[Source document]

What are royalties? How they work for your business
Learn what royalties are, when you may pay them, and how they can affect your small business costs and income.

Written by Shaun Quarton—Accounting & Finance Content Writer and Growth Marketer. Read Shaun's full bio
Written by Lena Hanna—Trusted CPA Guidance on Accounting and Tax. Read Lena's full bio
Published Monday 20 April 2026
Table of contents
Key takeaways
- Recognize that royalties can work in two directions for your business: you can earn them by letting others use your intellectual property, or pay them to access someone else's protected assets, such as a franchise model or patented technology.
- Set fair royalty rates by researching industry standards for your asset type, since rates vary widely across sectors (for example, music typically falls between 8–15% and books between 5–15%), and factor in exclusivity, market demand, and your negotiating position.
- Put a clear, legally reviewed royalty agreement in place before any licensing arrangement begins, making sure it defines the asset, payment structure, geographic scope, and what happens if either party does not meet their obligations.
- Track all usage, sales, and payments accurately throughout the royalty cycle, and keep detailed records of every statement and transaction to stay compliant with your contract terms and support any tax reporting or audit requirements.
What are royalties?
Royalties are ongoing payments made to the owner of an asset in exchange for the right to use it. The OECD Model Double Taxation Agreement defines them as consideration for the use of copyrights, patents, or trademarks.

[/Source document]
[Recorded information]

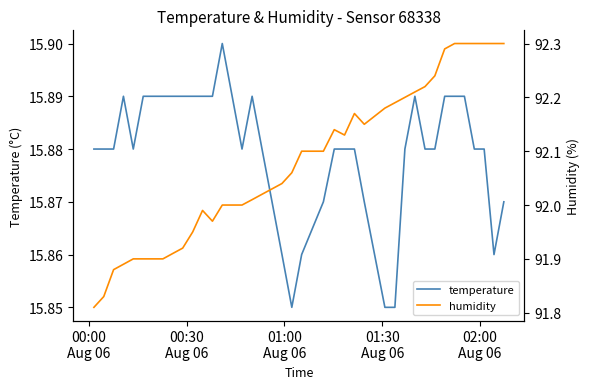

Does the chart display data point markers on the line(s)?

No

[/Recorded information]
[Recorded information]

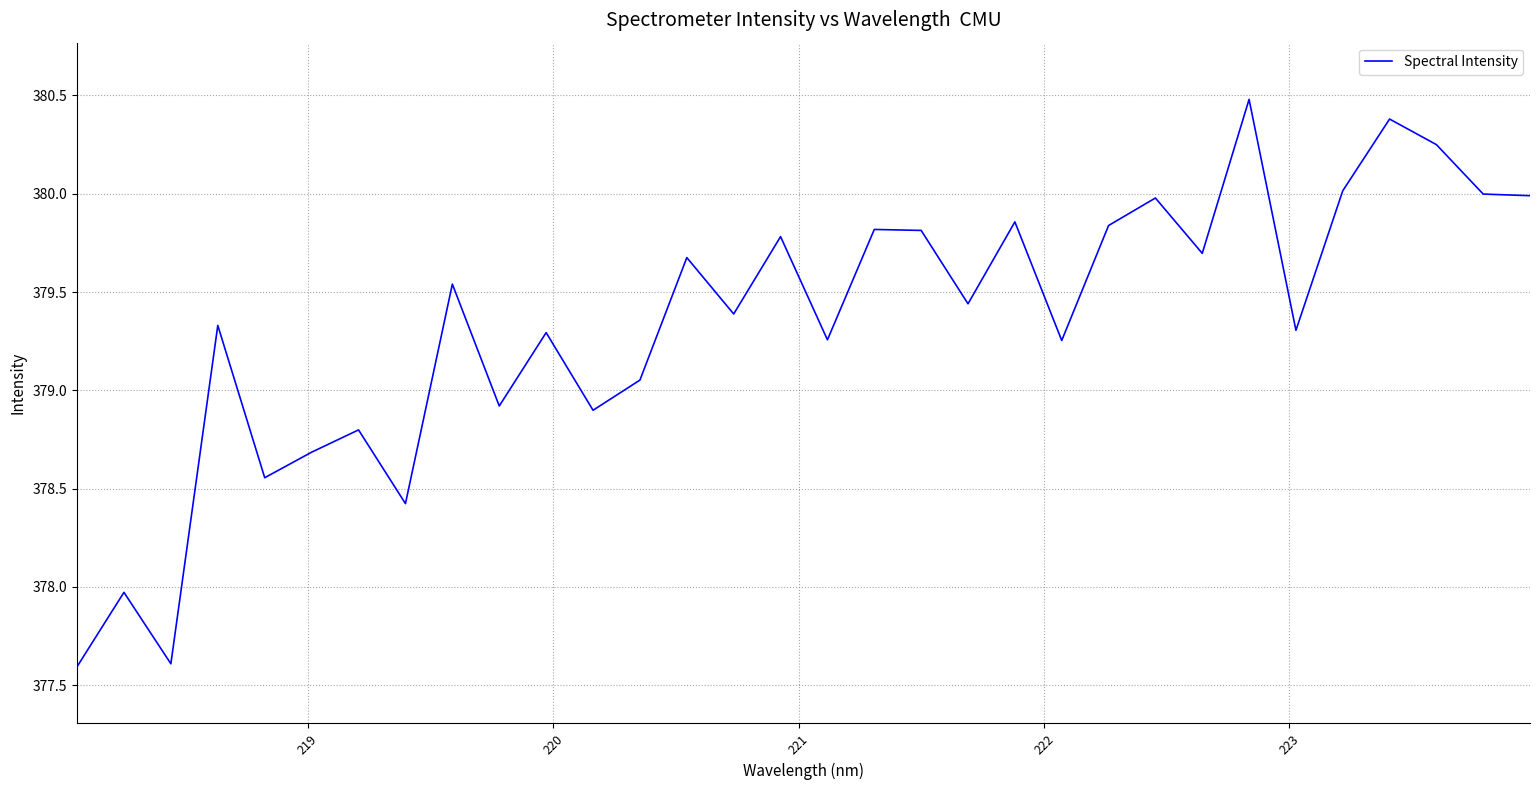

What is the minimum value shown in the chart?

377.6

[/Recorded information]

◆ **Questions**:
a. Answer these from the royalties article:
(i) What range does it give as typical for music royalty rates?
(ii) Which agreement does it cite for its definition of royalties?
(iii) On what date was it published?
b. Transcribe the royalties article word for word between "- Put a clear, legally" and "patents, or trademarks.", inclusive.
None of the data is used here.

◆ **Answers for the exercise**:
a.
(i) Between 8% and 15%.
(ii) The OECD Model Double Taxation Agreement.
(iii) Monday 20 April 2026.

b.
- Put a clear, legally reviewed royalty agreement in place before any licensing arrangement begins, making sure it defines the asset, payment structure, geographic scope, and what happens if either party does not meet their obligations.
- Track all usage, sales, and payments accurately throughout the royalty cycle, and keep detailed records of every statement and transaction to stay compliant with your contract terms and support any tax reporting or audit requirements.
What are royalties?
Royalties are ongoing payments made to the owner of an asset in exchange for the right to use it. The OECD Model Double Taxation Agreement defines them as consideration for the use of copyrights, patents, or trademarks.